— begin RECORD EXCERPTS —

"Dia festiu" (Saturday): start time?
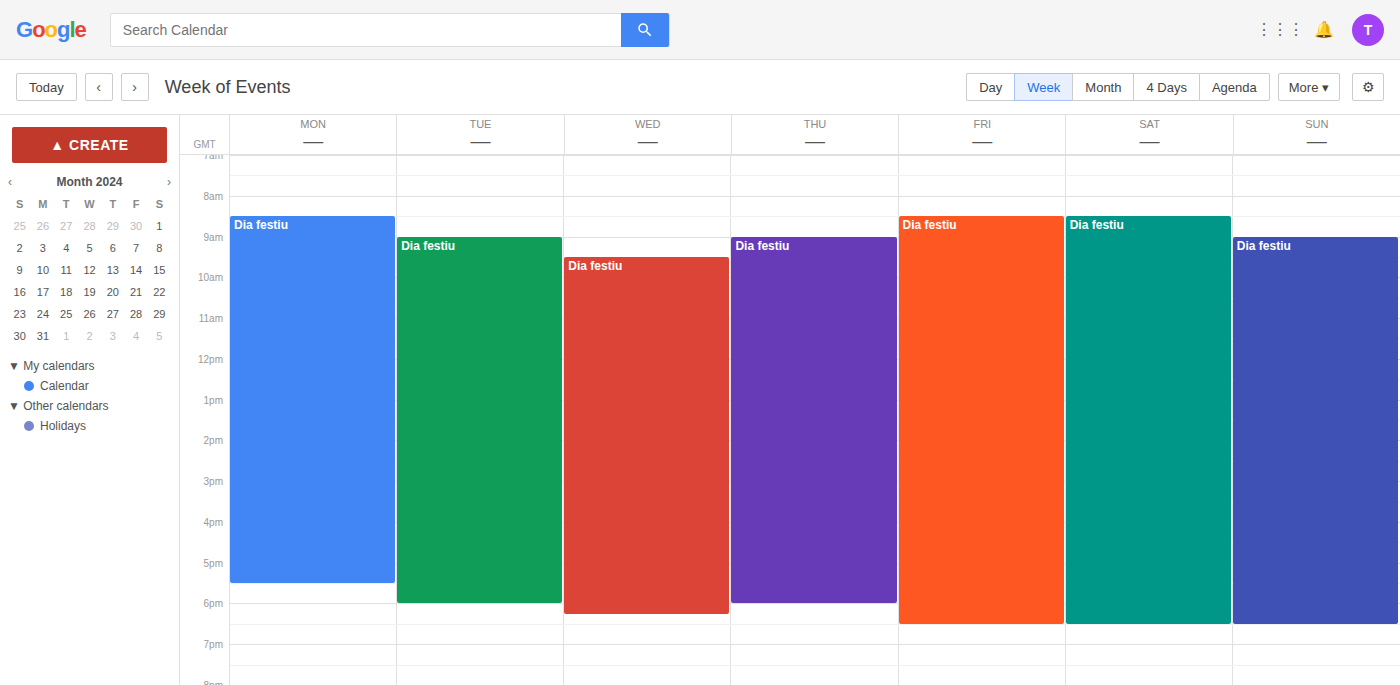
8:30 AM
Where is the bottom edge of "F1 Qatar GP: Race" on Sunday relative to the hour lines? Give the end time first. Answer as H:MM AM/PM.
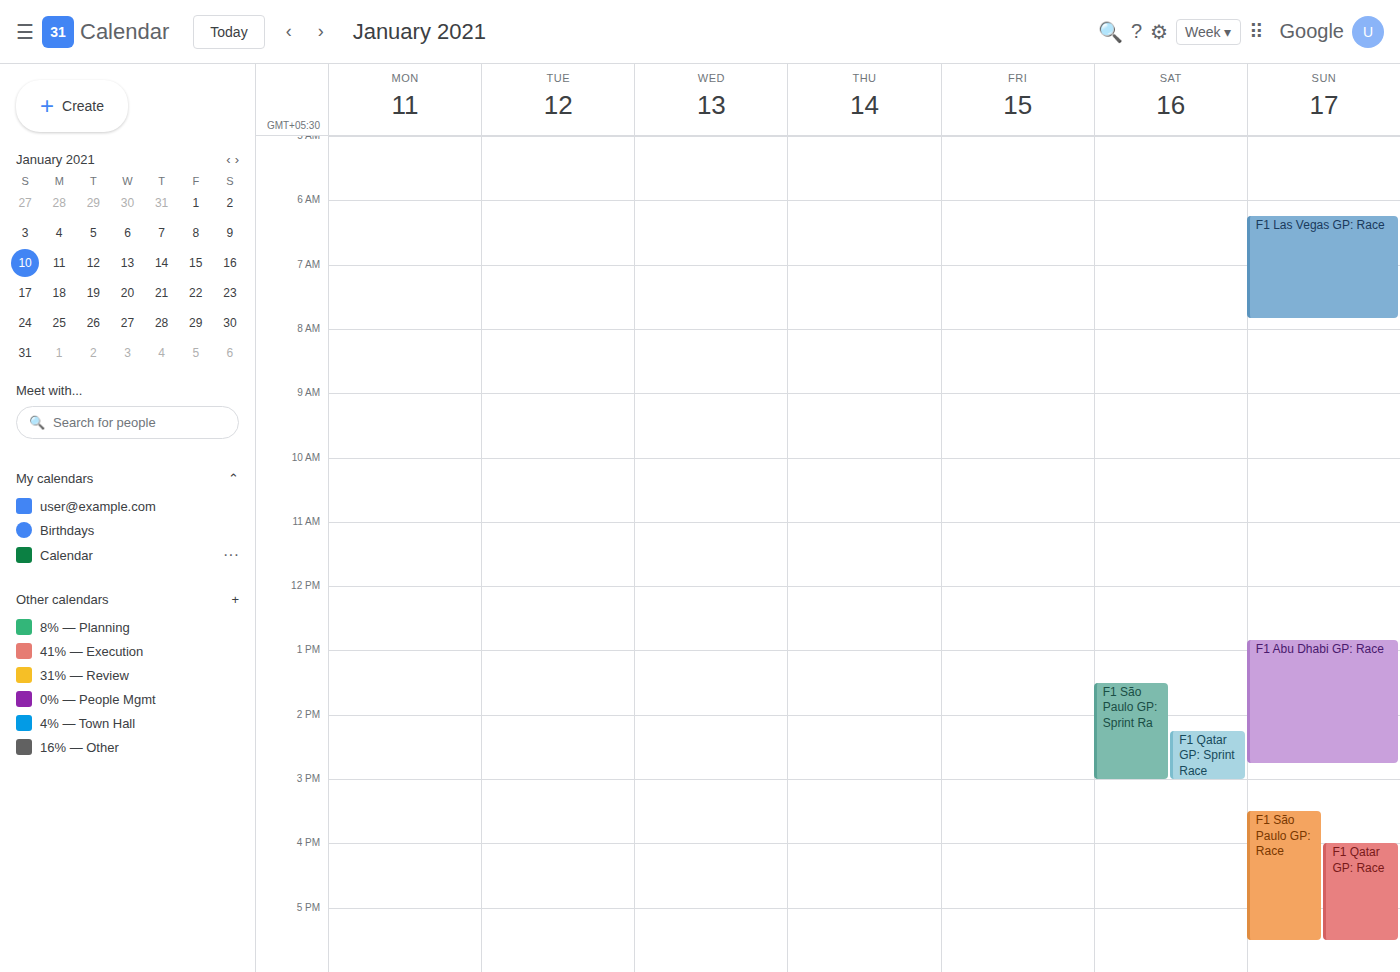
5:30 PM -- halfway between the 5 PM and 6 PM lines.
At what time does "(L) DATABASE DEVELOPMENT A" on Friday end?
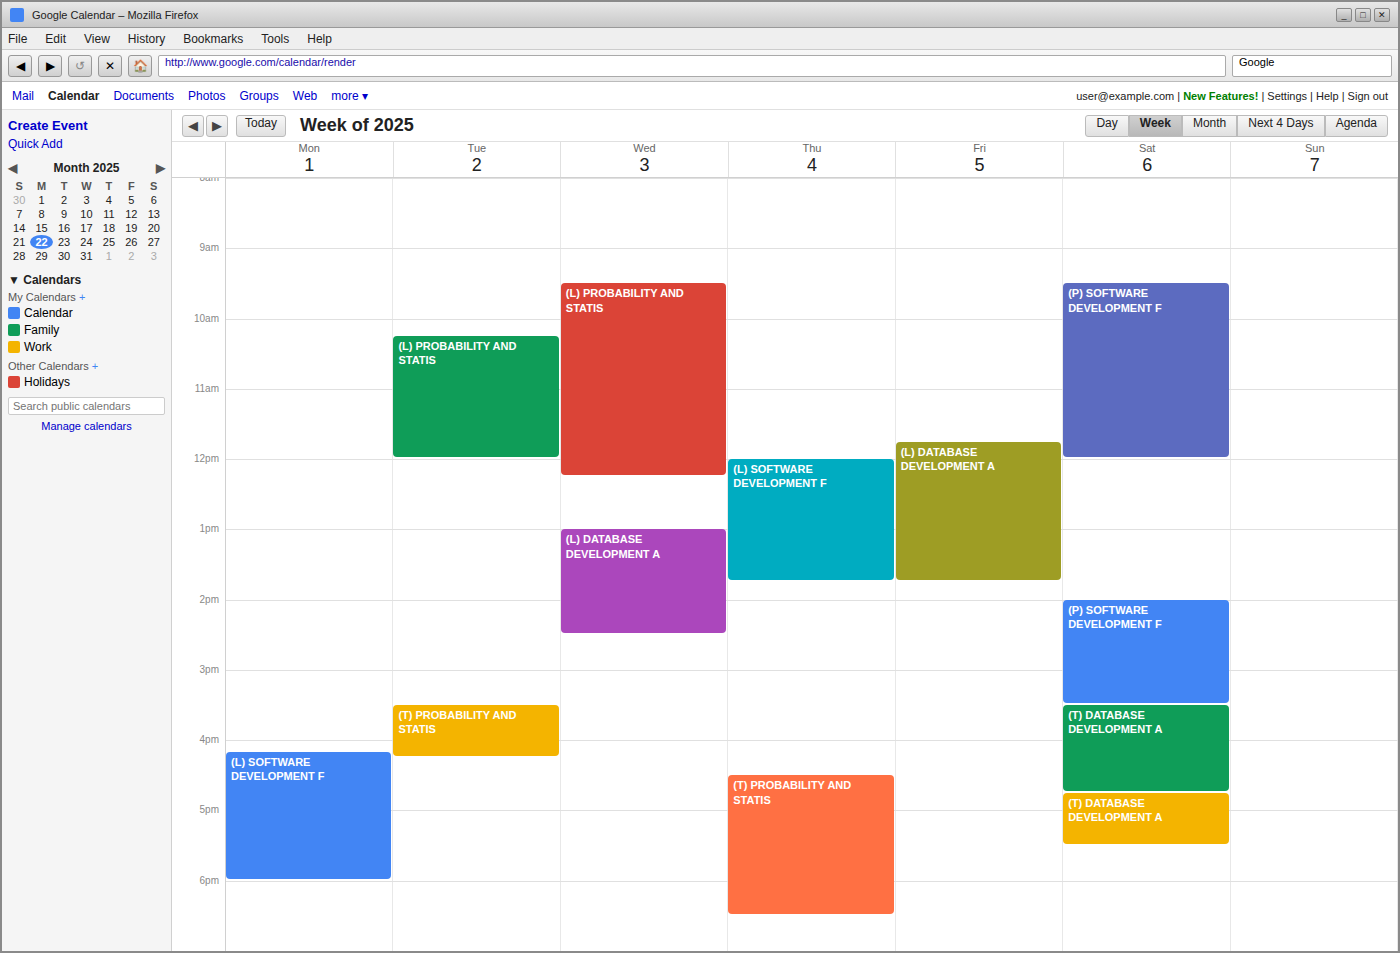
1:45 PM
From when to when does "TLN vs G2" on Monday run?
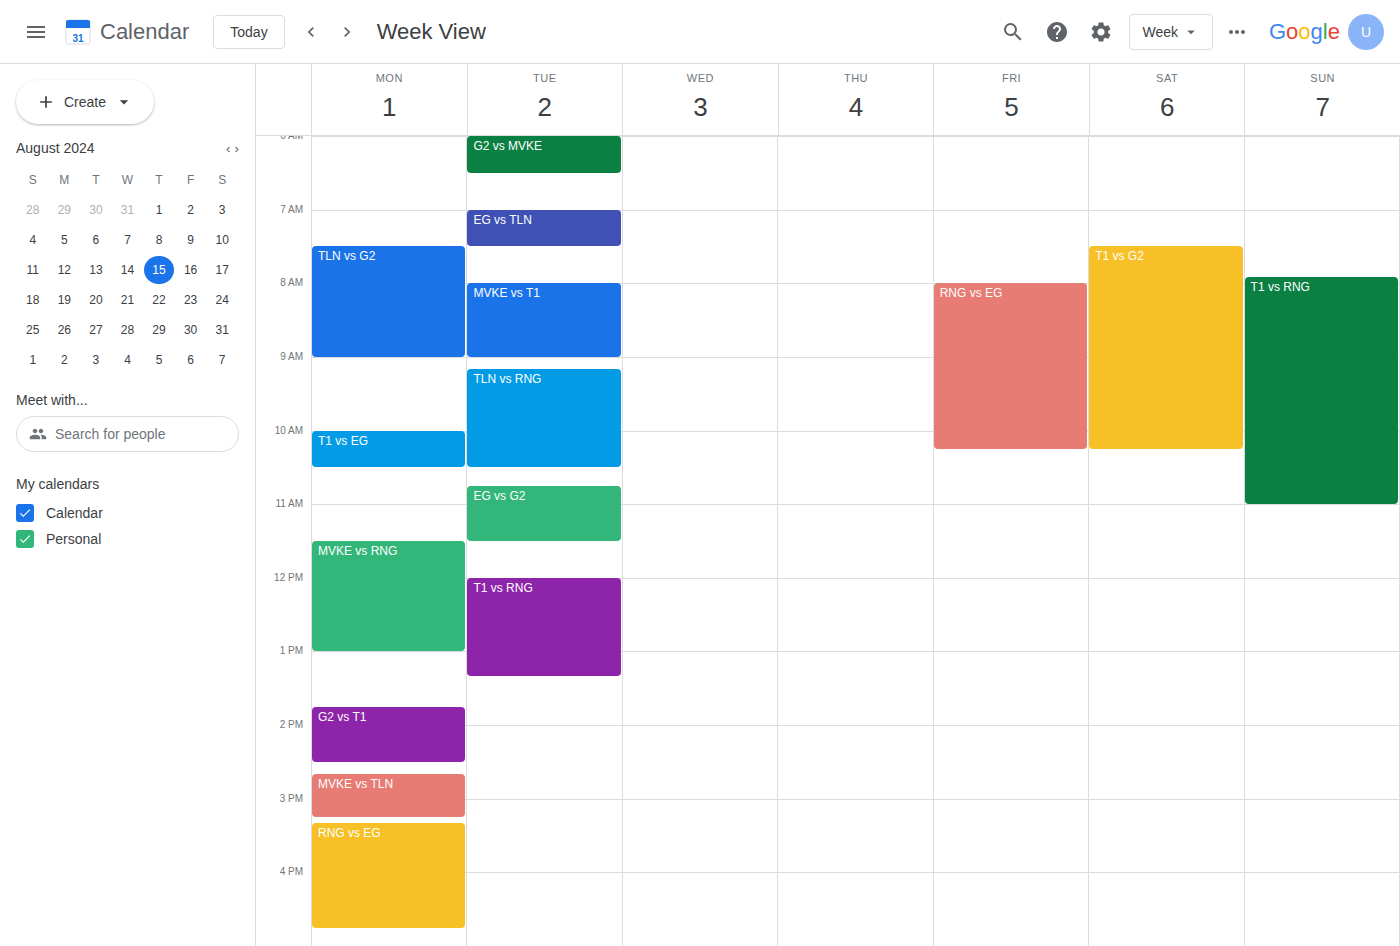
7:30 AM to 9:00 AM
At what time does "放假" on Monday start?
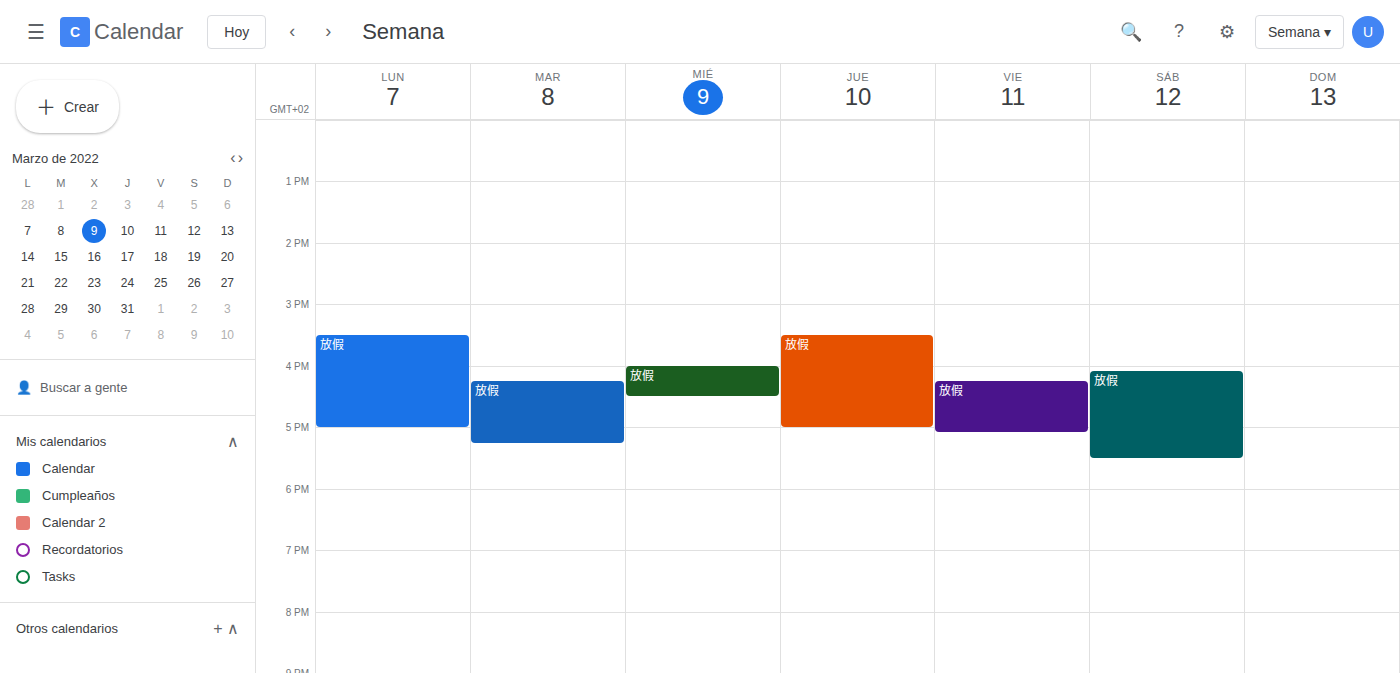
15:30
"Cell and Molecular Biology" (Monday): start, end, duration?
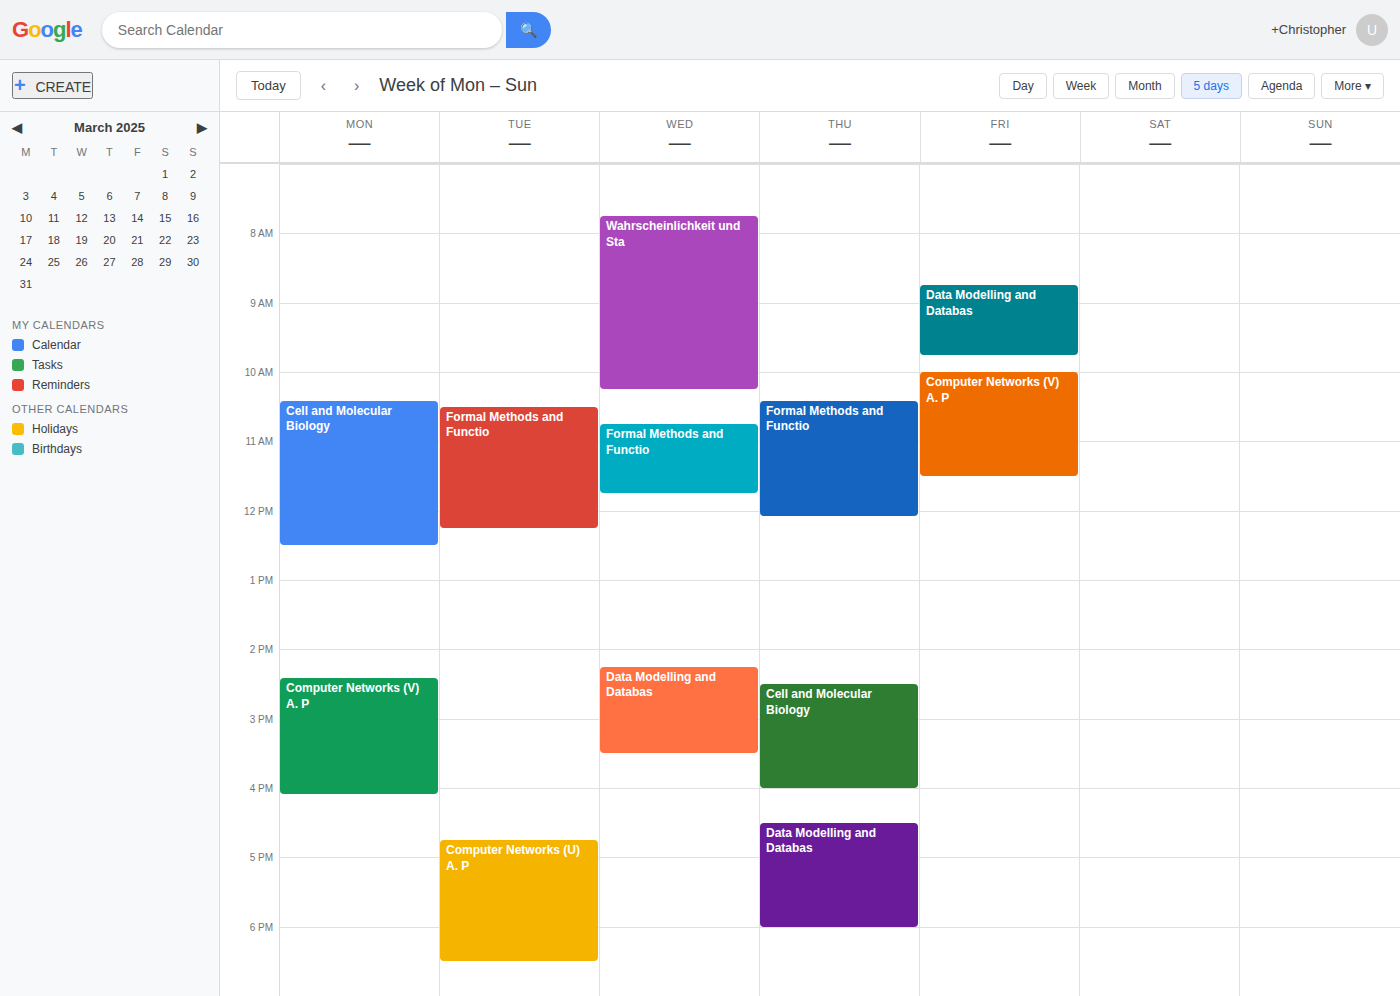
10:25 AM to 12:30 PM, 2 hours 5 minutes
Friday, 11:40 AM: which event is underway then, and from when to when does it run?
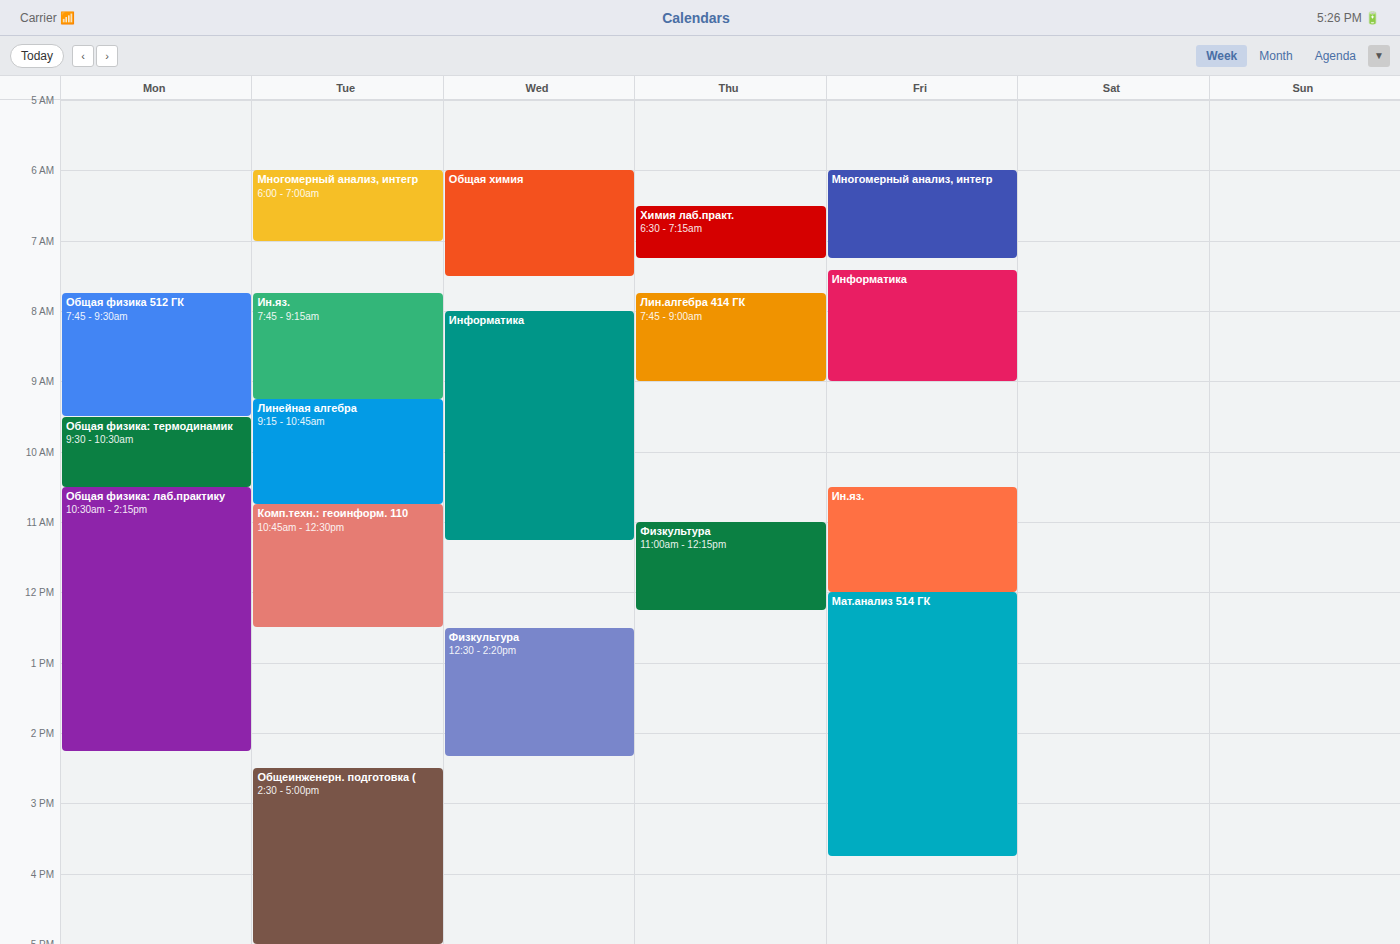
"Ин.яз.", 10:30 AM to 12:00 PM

— end RECORD EXCERPTS —

Copy out all of the material above word for word, leaving out the pictures.

"Dia festiu" (Saturday): start time?
8:30 AM
Where is the bottom edge of "F1 Qatar GP: Race" on Sunday relative to the hour lines? Give the end time first. Answer as H:MM AM/PM.
5:30 PM -- halfway between the 5 PM and 6 PM lines.
At what time does "(L) DATABASE DEVELOPMENT A" on Friday end?
1:45 PM
From when to when does "TLN vs G2" on Monday run?
7:30 AM to 9:00 AM
At what time does "放假" on Monday start?
15:30
"Cell and Molecular Biology" (Monday): start, end, duration?
10:25 AM to 12:30 PM, 2 hours 5 minutes
Friday, 11:40 AM: which event is underway then, and from when to when does it run?
"Ин.яз.", 10:30 AM to 12:00 PM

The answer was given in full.